Until we share our stories.


Because knowing that we aren't alone can feel like a double hit of caffeine and kale all in one booster. A door opens to a magical world of sisterly solidarity and empowerment every time that we share a picture or a few words of our individual stories...


Mama Jennifer continues:


"I'm proud of our nursing journey and that we are still going strong at 21 months; my boy is happy and healthy! My body made the only food my baby needed (and still does), which is the best magic I've ever done. I breastfeed because it keeps my baby strong, happy, and healthy, and causes him to fall into the cutest milk-coma at the end of a long, hard day."

Perfect.

Peer pressure can feel extremely difficult to navigate, but when we follow our instincts and our babies' leads, the words of the naysayers quieten over time.

And just knowing that there are other moms walking this same path can feel like the biggest of confidence boosts.  We really can build our own community to find solace within...

We are many, as we nurse our babies to sleep.

We are many, as we nurse at the grocery store.

We are many, as we breastfeed past the age of 2.
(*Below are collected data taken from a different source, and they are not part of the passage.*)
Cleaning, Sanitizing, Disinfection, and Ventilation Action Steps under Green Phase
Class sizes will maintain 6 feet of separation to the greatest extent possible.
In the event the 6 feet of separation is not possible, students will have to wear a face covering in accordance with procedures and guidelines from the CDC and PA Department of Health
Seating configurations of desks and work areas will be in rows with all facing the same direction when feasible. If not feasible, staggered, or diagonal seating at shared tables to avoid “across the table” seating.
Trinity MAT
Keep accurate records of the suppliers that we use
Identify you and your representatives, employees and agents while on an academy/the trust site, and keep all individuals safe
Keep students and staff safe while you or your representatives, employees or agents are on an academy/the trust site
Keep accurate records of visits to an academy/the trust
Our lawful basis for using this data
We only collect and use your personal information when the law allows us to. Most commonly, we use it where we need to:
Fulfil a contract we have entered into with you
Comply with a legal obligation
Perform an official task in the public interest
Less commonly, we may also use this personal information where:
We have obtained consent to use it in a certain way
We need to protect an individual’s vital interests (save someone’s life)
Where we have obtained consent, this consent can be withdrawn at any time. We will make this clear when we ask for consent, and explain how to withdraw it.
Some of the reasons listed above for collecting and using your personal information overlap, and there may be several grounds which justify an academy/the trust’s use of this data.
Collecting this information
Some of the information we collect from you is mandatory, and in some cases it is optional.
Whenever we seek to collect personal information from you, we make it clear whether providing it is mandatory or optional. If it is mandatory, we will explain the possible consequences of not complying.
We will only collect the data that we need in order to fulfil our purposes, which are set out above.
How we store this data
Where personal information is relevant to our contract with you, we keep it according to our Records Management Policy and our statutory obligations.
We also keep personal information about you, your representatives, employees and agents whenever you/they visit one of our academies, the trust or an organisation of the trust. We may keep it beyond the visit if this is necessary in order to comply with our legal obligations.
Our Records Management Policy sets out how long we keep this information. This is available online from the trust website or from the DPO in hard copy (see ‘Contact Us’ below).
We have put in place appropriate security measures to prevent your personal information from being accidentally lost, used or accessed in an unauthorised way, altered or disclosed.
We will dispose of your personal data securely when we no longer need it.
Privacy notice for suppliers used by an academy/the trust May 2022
We are many, as we pump our milk.


And there are a million different variants of the nursing journey, because crucially, this sense of shared solidarity doesn't mean that we all must walk the same road in exactly the same way. Each breastfeeding journey is unique. This is partly why I am teaming up with Lansinoh throughout the #NoShame project, to ensure that we can offer resources to support more moms and more journeys, as well as encouragement and sisterly support.

For moms who pump, Lansinoh have a wealth of resources here.

For moms who bottle feed, you can find bottles designed to prevent nursing confusion here.

For moms who are struggling with those early cracks, you can find soothing Lanolin here.

Perhaps the part of our brains that gravitates towards acceptance can find comfort in the fact that we accept each other.

Perhaps  knowing that breastfeeding is supported and taken for granted as the norm in much of the world can reassure us.

Perhaps believing the fact that our society is actually making a big deal out of something so fundamentally basic can give us the strength to rise above peer pressure and follow our own hearts and minds instead.

And if you're ever in doubt, perhaps mama Jennifer's closing remarks will give you the reassurance you need:

"I really don't understand this fascination everyone else seems to have with my breasts."